Scene geometry reasoning data

══════════

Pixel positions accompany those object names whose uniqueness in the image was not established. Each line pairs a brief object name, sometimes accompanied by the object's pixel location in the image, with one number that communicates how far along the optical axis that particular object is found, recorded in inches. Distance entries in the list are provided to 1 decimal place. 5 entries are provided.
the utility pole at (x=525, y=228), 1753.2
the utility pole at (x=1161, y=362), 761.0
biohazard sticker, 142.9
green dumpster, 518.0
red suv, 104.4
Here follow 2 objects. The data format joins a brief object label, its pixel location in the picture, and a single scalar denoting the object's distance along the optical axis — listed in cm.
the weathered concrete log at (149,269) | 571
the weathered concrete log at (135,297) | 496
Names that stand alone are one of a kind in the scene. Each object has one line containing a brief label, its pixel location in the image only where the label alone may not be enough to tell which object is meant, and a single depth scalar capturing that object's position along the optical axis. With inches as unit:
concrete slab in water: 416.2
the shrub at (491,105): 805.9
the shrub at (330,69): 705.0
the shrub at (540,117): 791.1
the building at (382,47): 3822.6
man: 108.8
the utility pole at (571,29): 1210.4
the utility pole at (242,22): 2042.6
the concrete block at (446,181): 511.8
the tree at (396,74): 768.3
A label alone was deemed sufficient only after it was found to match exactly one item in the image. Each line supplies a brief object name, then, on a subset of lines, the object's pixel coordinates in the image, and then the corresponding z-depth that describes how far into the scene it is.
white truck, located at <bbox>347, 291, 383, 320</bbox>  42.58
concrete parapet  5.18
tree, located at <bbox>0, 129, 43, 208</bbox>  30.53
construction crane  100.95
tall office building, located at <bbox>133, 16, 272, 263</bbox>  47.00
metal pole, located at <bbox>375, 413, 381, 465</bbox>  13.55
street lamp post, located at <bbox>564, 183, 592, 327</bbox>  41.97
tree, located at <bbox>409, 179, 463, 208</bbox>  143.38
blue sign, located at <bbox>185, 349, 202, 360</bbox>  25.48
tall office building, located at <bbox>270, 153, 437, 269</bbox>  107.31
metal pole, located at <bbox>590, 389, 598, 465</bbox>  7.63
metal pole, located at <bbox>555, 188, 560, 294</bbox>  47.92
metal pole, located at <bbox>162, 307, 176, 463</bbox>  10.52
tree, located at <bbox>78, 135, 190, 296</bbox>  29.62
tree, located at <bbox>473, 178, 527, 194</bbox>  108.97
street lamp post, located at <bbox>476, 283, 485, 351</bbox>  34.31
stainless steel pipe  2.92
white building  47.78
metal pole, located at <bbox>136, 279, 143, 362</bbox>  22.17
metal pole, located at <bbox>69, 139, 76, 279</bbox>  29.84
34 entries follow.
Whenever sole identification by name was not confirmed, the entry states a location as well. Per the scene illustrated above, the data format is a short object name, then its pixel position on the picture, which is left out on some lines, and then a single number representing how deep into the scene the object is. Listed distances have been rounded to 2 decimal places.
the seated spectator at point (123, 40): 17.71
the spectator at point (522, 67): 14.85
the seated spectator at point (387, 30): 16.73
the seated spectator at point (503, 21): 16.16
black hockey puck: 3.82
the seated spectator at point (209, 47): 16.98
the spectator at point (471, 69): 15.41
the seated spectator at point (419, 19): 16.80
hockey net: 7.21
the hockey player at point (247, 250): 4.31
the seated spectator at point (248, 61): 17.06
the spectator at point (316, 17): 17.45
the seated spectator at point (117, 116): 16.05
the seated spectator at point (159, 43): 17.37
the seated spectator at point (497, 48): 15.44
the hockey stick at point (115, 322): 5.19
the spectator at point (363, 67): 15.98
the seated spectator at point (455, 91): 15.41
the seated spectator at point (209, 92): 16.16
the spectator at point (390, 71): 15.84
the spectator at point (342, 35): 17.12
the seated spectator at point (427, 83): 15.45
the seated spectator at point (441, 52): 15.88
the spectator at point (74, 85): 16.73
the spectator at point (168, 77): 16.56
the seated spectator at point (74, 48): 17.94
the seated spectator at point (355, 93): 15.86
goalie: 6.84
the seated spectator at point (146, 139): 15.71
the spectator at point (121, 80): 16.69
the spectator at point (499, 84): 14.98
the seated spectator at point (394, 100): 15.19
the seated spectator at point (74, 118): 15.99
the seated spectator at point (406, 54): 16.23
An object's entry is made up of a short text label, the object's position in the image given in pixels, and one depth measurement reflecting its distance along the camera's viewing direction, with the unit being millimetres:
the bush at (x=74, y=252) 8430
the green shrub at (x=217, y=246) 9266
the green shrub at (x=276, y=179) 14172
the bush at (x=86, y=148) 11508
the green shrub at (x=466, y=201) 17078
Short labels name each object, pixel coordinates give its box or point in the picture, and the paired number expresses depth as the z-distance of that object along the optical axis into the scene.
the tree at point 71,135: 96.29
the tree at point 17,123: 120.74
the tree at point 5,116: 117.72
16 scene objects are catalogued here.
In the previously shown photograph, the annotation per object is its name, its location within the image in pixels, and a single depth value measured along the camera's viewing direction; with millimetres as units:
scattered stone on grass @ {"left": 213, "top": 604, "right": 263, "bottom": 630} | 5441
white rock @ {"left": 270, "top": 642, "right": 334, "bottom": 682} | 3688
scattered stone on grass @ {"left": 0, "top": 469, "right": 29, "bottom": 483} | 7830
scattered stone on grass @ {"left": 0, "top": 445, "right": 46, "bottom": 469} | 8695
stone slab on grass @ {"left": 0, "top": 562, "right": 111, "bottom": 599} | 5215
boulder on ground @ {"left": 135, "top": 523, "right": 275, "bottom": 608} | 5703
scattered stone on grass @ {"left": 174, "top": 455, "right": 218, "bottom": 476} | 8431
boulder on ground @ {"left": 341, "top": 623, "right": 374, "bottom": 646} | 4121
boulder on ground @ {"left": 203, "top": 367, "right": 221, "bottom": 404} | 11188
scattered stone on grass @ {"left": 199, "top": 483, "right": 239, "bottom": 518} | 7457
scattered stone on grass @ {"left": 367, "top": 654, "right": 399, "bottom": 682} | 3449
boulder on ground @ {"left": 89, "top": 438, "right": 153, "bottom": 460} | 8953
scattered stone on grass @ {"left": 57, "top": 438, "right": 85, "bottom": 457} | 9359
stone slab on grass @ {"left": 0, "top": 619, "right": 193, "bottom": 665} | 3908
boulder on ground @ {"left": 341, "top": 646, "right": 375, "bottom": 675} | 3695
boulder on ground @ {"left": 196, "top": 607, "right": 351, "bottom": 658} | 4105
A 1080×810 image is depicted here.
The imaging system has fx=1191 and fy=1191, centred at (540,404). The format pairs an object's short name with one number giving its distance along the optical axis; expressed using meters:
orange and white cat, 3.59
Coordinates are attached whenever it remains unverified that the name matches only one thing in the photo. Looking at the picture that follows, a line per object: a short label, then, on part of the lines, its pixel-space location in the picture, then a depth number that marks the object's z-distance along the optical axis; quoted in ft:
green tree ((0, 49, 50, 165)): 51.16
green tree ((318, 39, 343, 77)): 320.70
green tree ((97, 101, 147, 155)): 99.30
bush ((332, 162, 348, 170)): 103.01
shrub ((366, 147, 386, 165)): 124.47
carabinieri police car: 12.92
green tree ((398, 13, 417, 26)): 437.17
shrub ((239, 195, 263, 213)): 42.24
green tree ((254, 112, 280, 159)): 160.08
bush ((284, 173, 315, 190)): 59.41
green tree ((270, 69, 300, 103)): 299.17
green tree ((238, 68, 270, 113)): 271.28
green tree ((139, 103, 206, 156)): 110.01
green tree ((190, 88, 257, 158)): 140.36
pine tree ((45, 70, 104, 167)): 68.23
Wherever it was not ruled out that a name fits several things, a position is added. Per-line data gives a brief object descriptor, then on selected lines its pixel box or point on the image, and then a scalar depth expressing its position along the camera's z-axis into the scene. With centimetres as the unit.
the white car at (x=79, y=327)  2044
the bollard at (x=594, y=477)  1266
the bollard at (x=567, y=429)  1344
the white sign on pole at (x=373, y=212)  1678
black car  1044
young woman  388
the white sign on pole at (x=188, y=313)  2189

══════════

**PROBLEM DESCRIPTION**:
Check every line of the entries above for the word "weathered" and report how many lines contain it, giving the number only.

**SOLUTION FOR THIS PROBLEM**:
2